WHAT YOU NEED TO DO:
- a) Do these statements agree with the quinoa salad recipe below? (i) The quinoa-to-water ratio is 1:2. (ii) All of the chia seeds are mixed with the cucumber at the start. (iii) The quinoa takes roughly 25 minutes to cook. Answer yes or no for each, quoting the words from the recipe that decide it.
- b) Can you render the rows below as a numbered list, from the line containing "catalogue / barcode: US 2384728" up to and including the line containing "collection date as typed: 1898-1901"? Give only those lines, and leave out any blank lines.

PAGE:
• • • • •

You also get a lot of phosphorus, vitamin K, and other general health benefits (antioxidant, anti-inflammatory…)
With this said, it’s time for me to let Anastasia walk you through the step-by-step process.
First thing first, the ingredients you’ll need are:
- 1 espresso cup of quinoa (3oz / 85g)
- 1 container of greek yogurt (6oz / 170g)
- 1 medium sized cucumber
- 1 tsp grounded turmeric
- 3 tsp whole chia seeds
- 1/2 lemon
Lets create the magic:
Step #1: How to Cook Quinoa Perfectly to Get the Most of It
The Quinoa is basically easy to cook. The only trick is the water-quinoa ratio:
The Quinoa to Water ratio is 1:2 …
…or 2 cups water for 1 cup quinoa.
So what you need here are 2 identical cups. I use espresso cups because 85g of quinoa is more than enough for one meal.
Quinoa Cooking Instructions
First, add only the 2 cups of water to the pan. Make sure the pan is small:
While there is only water, set the cooker on maximum heat. In my case, “9” is the max.
Next, add the quinoa:
Lower the cooker in the low-medium radius. I set it on level 4, which is the lower-middle-number from 0 to 9.
Don’t forget to stir from time to time!
You will know the quinoa is cooked when there is no more water left in the pan. It takes roughly 15 minutes.
Step #2: How to Prepare the Salad Perfectly so It’s Finely Mixed
You have 15 minutes until the quinoa is ready, enough for you to prepare the salad.
I start with the hardest part…
Chopping the Cucumber
Obviously, first you need to peel the cucumber. Then, chop it as fine as you can:
I was tired, and I considered grating it, but I decided to chop it. So if you are feeling lazy today, grating the cucumber is a good choice.
Mixing the Salad
For me, Chia seeds are rebels.
They are sticky, and sometimes, when the meal is juicy, they tend to stick together no matter what.
That’s why I start by mixing 1 tsp chia with the cucumber:
Mix and mix…
Next, add greek yogurt, turmeric, and the other 2 tsp of chia seeds.
Again, mix until they become one.
Now it’s time for the final touch:
Step #3: Cool, then Add the Quinoa so You Can Enjoy Eating Fresh and Cool Salad
No matter where the quinoa finished cooking while you were making the salad, or after you finished…
…you need to cool it.

• • • • •

MATERIAL SHOWN:
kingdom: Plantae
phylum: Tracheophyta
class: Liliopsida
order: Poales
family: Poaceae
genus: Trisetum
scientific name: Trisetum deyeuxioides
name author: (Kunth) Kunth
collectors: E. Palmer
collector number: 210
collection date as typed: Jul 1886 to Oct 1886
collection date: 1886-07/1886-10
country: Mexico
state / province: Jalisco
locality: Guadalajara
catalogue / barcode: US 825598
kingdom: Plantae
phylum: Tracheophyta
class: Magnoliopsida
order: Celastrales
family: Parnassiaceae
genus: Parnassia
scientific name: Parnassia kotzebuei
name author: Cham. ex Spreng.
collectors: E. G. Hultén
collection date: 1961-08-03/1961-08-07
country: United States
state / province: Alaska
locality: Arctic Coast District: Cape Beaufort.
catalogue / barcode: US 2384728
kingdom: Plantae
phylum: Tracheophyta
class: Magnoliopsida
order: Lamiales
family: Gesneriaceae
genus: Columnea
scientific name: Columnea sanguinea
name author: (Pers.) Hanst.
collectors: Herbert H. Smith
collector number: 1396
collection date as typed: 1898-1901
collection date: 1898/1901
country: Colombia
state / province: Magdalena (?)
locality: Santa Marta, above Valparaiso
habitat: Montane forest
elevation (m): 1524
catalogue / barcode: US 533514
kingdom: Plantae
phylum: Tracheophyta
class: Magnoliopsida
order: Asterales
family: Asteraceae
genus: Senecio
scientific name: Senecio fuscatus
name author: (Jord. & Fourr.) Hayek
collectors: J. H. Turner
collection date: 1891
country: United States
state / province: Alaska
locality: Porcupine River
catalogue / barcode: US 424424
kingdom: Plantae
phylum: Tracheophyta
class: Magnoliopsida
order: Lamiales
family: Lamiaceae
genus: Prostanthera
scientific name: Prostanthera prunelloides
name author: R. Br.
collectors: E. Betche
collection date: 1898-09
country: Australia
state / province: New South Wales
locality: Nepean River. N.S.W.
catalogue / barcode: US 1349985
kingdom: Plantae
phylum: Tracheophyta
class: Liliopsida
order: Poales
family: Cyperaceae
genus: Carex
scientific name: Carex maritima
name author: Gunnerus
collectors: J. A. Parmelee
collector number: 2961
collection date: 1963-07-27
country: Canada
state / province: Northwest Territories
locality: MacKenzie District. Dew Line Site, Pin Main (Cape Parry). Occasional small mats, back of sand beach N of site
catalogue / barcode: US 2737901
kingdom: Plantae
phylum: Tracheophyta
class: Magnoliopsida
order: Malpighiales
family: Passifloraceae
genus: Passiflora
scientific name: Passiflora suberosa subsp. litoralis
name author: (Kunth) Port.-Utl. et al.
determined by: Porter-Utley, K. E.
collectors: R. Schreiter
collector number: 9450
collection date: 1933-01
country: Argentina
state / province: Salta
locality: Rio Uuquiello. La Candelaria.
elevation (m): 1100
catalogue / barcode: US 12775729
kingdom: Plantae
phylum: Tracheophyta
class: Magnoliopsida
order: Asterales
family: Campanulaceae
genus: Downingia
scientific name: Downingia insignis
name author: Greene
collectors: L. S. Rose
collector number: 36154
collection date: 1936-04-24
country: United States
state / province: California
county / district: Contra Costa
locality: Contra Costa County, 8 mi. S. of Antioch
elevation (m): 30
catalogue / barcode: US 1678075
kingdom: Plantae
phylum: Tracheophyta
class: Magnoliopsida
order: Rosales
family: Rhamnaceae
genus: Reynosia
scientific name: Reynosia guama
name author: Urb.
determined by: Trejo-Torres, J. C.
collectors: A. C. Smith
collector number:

• • • • •

THE REPLIES:
- a)
(i) Yes: "The Quinoa to Water ratio is 1:2"
(ii) No: "That’s why I start by mixing 1 tsp chia with the cucumber"
(iii) No: "It takes roughly 15 minutes."

- b)
1. catalogue / barcode: US 2384728
2. kingdom: Plantae
3. phylum: Tracheophyta
4. class: Magnoliopsida
5. order: Lamiales
6. family: Gesneriaceae
7. genus: Columnea
8. scientific name: Columnea sanguinea
9. name author: (Pers.) Hanst.
10. collectors: Herbert H. Smith
11. collector number: 1396
12. collection date as typed: 1898-1901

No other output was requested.